How to complete this task
In the copy, keep every word of the data below and none of its pictures.

Available data
»»

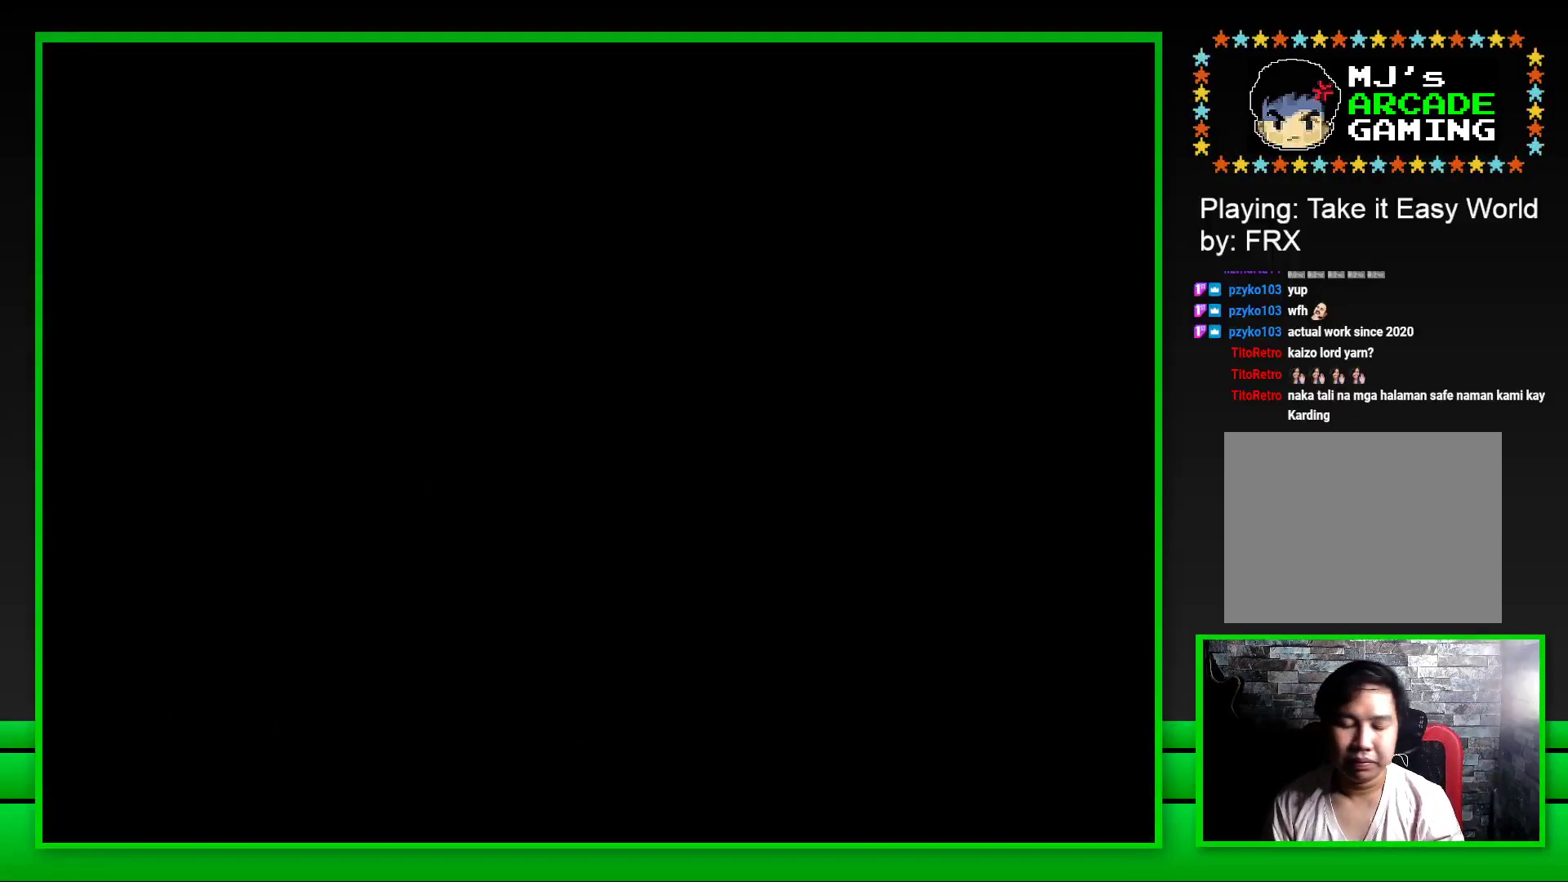
{"buttons": ["SQUARE"], "left_stick": "center", "right_stick": "center", "events": [[133, "SQUARE", "down"]]}
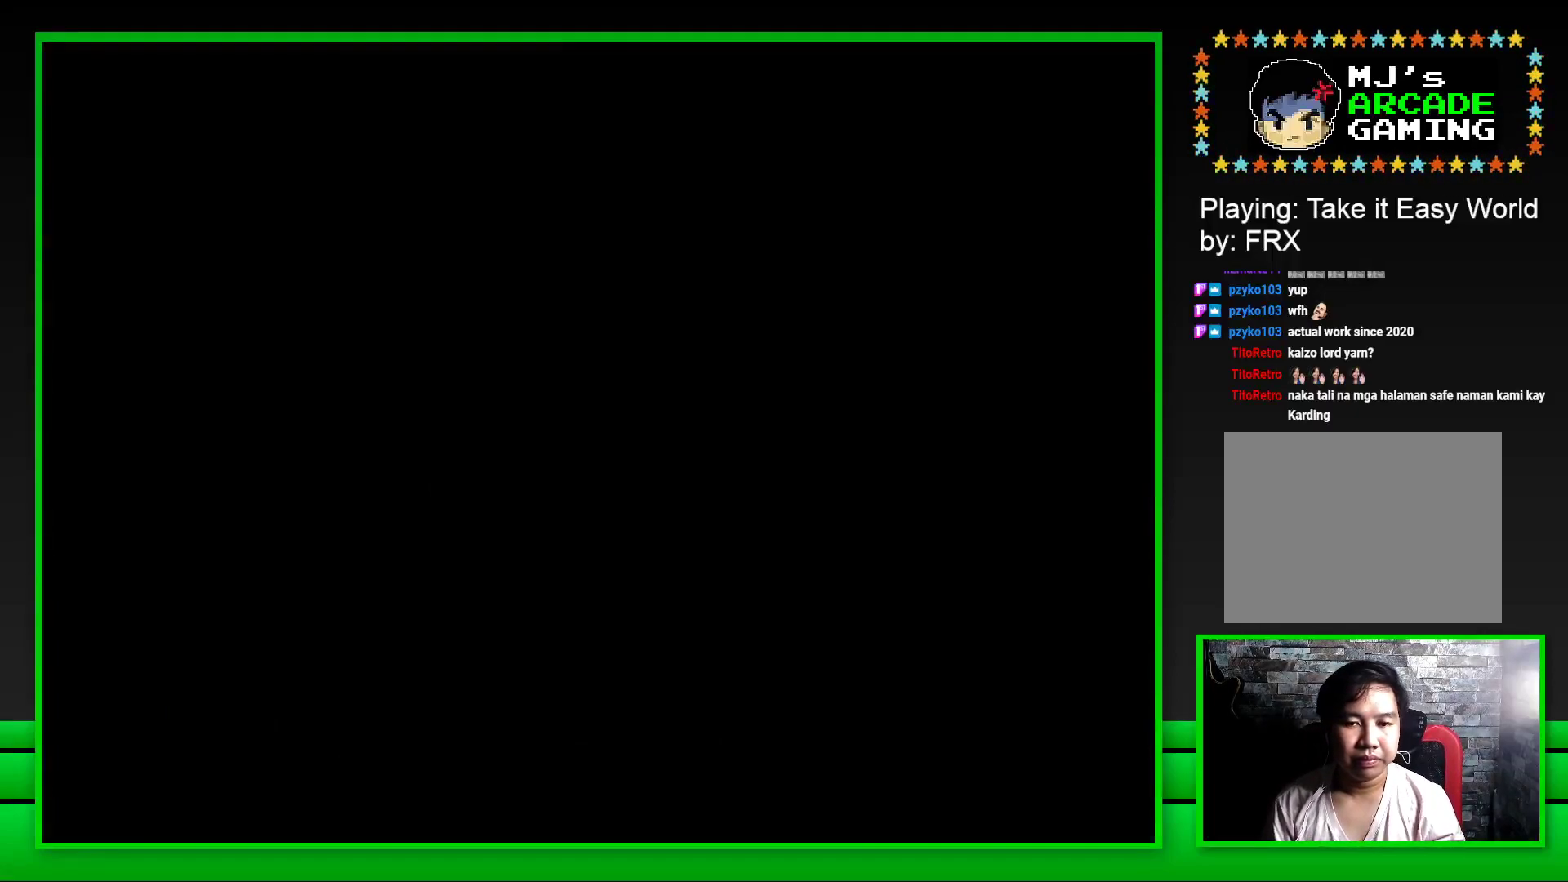
{"buttons": ["SQUARE"], "left_stick": "center", "right_stick": "center", "events": []}
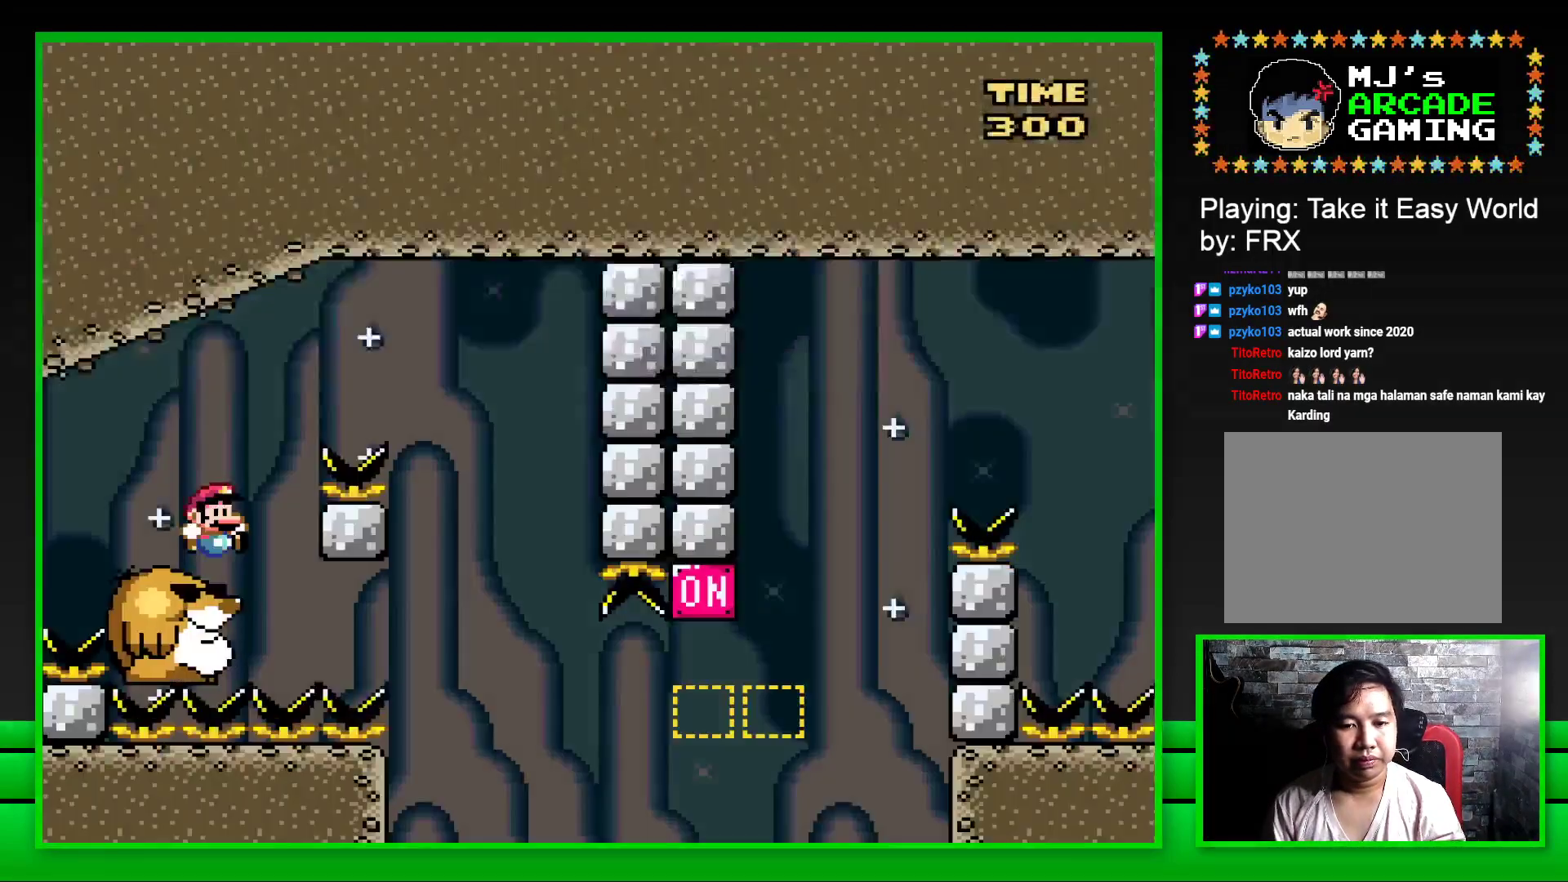
{"buttons": ["SQUARE"], "left_stick": "center", "right_stick": "center", "events": [[133, "DPAD_RIGHT", "down"], [150, "CROSS", "down"], [483, "CROSS", "up"], [483, "DPAD_RIGHT", "up"]]}
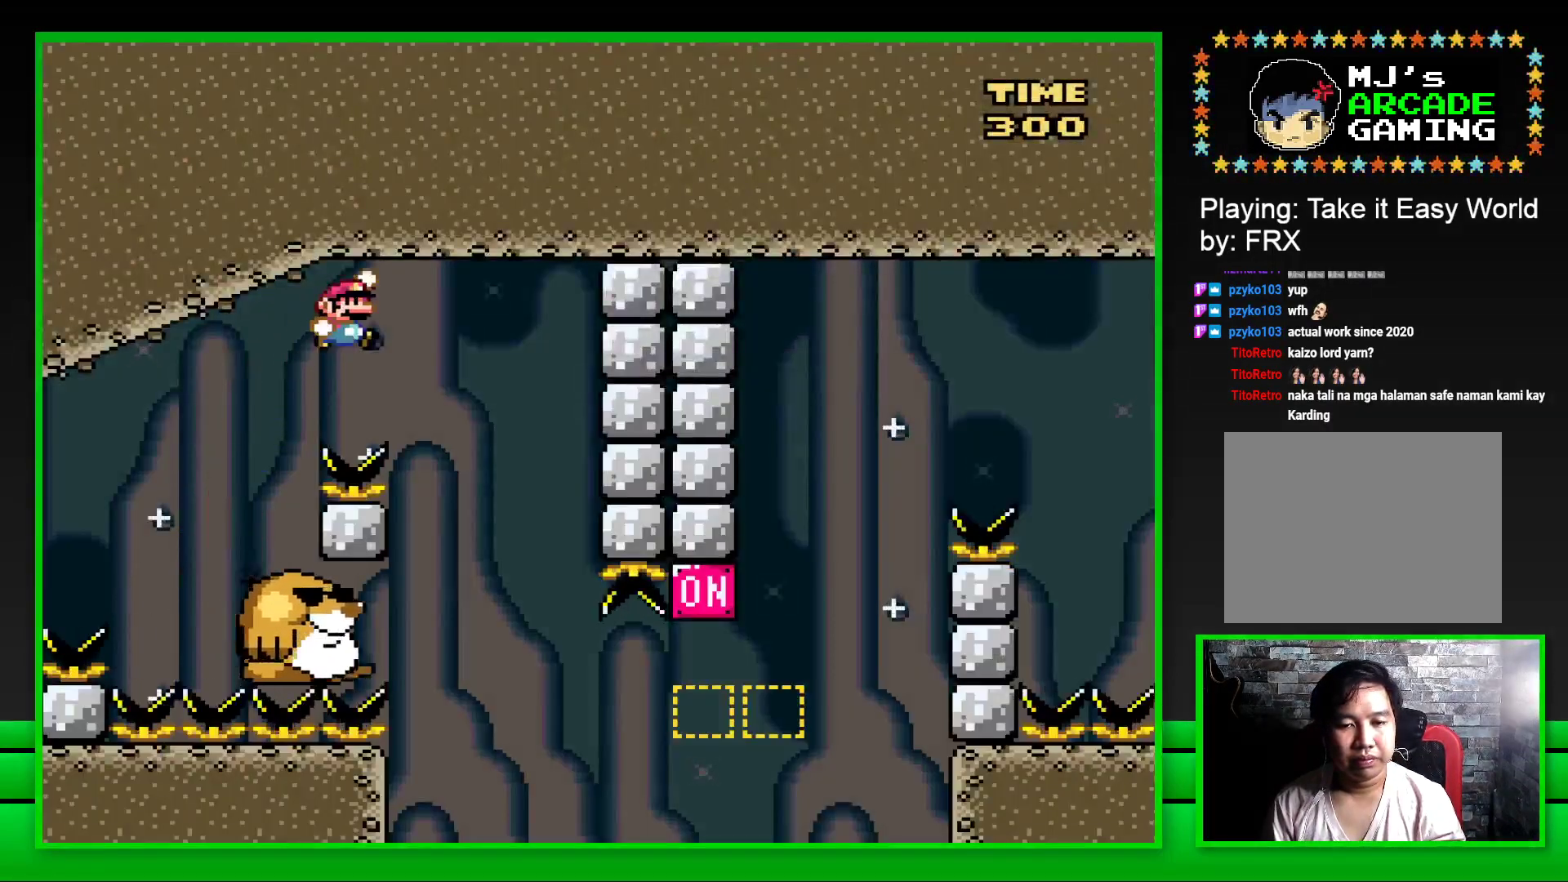
{"buttons": ["SQUARE"], "left_stick": "center", "right_stick": "center", "events": [[117, "DPAD_LEFT", "down"], [250, "DPAD_LEFT", "up"]]}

««

Response to this exercise
{"buttons": ["SQUARE"], "left_stick": "center", "right_stick": "center", "events": [[133, "SQUARE", "down"]]}
{"buttons": ["SQUARE"], "left_stick": "center", "right_stick": "center", "events": []}
{"buttons": ["SQUARE"], "left_stick": "center", "right_stick": "center", "events": [[133, "DPAD_RIGHT", "down"], [150, "CROSS", "down"], [483, "CROSS", "up"], [483, "DPAD_RIGHT", "up"]]}
{"buttons": ["SQUARE"], "left_stick": "center", "right_stick": "center", "events": [[117, "DPAD_LEFT", "down"], [250, "DPAD_LEFT", "up"]]}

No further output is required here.